Assim como nas similaridades negativas de acontecimentos entre o Brasil e o os EUA no que se refere a Invasão dos Três Poderes agora e do Capitólio (Congresso americano) em 06 de janeiro de 2021, existe também uma jurisprudência positiva para melhoria da polícia nos EUA que pode servir ao Brasil, nossa Democracia e o Clima.
Um caso exemplar em Los Angeles
Em 2011, fui enviado pelo Centro de Direitos Humanos e Justiça Criminal da universidade de Harvard, para fazer uma pesquisa de campo sobre a Intervenção Federal da Suprema Corte na Polícia de Los Angeles, a LAPD, que ocorreu após o assassinato de Rodney King (1992) e o colapso subsequente das forças de segurança da cidade. A medida adotada em questão foi um Decreto de Consentimento, da Suprema Corte (o STF deles) tornado efetivo em 2000 que obrigou a polícia a se submeter por 10 anos a supervisão das organizações americanas equivalentes ao STF, AGU e MP para reformulação de procedimentos, padrões de conduta, humanização e melhoria dos serviços policiais.
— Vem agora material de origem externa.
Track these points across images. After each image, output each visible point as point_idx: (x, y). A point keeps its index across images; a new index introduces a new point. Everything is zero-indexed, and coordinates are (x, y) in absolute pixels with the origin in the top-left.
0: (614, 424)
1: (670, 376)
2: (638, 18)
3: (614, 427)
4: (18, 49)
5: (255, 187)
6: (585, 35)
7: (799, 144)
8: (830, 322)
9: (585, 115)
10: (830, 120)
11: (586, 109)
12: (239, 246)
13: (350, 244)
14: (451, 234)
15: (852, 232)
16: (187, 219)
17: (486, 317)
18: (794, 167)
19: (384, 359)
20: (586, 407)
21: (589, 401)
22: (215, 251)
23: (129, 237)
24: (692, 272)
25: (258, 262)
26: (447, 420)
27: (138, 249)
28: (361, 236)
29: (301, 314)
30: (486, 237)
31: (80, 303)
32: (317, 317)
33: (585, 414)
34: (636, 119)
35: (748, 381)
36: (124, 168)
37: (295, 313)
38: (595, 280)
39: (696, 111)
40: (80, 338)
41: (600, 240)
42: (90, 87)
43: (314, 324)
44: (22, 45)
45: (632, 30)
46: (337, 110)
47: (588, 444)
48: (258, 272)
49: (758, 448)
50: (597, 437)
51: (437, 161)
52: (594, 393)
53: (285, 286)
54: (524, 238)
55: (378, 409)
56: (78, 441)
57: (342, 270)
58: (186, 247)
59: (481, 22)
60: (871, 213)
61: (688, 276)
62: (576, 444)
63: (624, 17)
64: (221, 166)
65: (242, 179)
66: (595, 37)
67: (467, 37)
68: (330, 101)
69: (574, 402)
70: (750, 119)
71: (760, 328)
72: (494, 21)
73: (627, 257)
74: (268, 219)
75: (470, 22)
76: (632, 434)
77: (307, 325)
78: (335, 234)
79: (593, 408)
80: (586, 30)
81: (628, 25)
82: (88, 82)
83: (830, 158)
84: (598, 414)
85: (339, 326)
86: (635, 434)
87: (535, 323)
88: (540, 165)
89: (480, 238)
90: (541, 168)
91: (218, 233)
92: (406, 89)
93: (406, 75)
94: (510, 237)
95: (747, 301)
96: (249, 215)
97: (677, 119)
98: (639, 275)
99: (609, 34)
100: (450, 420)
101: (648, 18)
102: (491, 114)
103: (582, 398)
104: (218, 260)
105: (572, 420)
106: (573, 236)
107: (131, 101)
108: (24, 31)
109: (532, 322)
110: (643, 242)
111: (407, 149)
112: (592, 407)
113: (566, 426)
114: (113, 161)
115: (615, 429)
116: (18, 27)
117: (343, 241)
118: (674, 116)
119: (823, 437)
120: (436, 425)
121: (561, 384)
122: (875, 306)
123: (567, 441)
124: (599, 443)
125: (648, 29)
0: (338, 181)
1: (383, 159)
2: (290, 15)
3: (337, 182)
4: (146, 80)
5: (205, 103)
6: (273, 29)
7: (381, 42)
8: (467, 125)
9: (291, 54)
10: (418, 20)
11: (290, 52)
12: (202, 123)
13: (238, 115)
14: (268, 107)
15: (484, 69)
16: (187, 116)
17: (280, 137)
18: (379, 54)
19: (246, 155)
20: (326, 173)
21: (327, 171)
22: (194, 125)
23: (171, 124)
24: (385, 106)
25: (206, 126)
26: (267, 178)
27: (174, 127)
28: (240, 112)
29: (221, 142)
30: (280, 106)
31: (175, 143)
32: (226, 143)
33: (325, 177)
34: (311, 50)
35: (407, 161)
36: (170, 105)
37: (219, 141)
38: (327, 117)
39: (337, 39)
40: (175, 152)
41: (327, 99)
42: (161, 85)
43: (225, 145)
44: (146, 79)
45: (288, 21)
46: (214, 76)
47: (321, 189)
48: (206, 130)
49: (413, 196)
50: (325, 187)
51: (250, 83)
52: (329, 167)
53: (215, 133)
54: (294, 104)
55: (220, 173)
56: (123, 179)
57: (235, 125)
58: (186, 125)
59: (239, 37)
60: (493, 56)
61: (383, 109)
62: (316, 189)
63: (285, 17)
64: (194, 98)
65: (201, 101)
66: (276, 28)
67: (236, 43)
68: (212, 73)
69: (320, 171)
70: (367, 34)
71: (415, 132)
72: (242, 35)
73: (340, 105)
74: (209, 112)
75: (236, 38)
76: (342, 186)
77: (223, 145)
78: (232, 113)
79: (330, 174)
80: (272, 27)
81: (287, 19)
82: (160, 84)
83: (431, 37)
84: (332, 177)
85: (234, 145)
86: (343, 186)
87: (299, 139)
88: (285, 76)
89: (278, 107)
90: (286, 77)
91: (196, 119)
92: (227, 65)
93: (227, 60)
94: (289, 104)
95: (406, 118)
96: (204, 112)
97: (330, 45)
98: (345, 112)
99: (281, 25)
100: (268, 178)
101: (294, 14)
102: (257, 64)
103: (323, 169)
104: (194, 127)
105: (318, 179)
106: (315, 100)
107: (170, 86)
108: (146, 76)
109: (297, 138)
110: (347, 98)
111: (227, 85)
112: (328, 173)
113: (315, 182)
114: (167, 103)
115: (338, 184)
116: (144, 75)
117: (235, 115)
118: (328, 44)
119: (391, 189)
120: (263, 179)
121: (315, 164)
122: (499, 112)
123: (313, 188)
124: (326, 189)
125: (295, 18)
Apesar dos sérios problemas que ainda persistem, os resultados foram positivos, é dessa experiência que veio o sistema de câmeras nos uniformes dos policiais, a proibição de rondas individuais (chamada de Teams II) entre outras soluções disseminadas aqui no Brasil e no mundo que diminuíram os abusos policiais consideravelmente. Podemos usar esta experiência como uma de nossas referências para transformar nossas polícias.
E por que isso importa para o Clima? Por que hoje no Brasil, proteger o meio ambiente e avançar a agenda climática é decisivamente também defender a democracia e a vida humana, ou seja, um caso de polícia. É preciso impedir e trazer justiça para os agentes da destruição da natureza e desrespeito aos direitos humanos na floresta, cidade e campo após contarem com a leniência e em alguns casos apoio de setores das Forças Armadas e de Segurança locais nos últimos anos, como vimos no domingo em Brasília.
As duas razões primordiais de existência do estado moderno são a garantia de vida e a democracia. Hoje no mundo contemporâneo é urgente incluir a superação da Crise Climática como parte da garantia de vida, o que ganha cada vez mais consenso democraticamente no Brasil e no mundo. Se nos EUA a luta é contra os Republicanos e extrema-direita que querem corroer a democracia para manter a supremacia branca que mingua demograficamente no país e a prevalência da indústria do petróleo, gás e carvão, no Brasil nossa luta é contra uma milícia infiltrada nas forças de segurança e armadas que apoia o garimpo ilegal, desmatamento e invasão de territórios indígenas e vende nossa soberania por qualquer negócio.
Temos de tirar nosso país em vários aspectos do século XIX e inseri-lo no século XXI com democracia, direitos humanos básicos e ação climática. Nos dois casos, e cada vez mais por todo mundo, lutar pela democracia é lutar pelo clima, e vice-versa. É com base nisso que temos que construir o Estado de Bem-estar do Século XXI começando assim uma nova fase civilizatória na história da humanidade onde a colaboração, a ética e o estado de Direito, sem anistia, prevaleçam sobre a injustiça da força. Afinal, lutar pela Democracia e Clima é lutar pela Vida.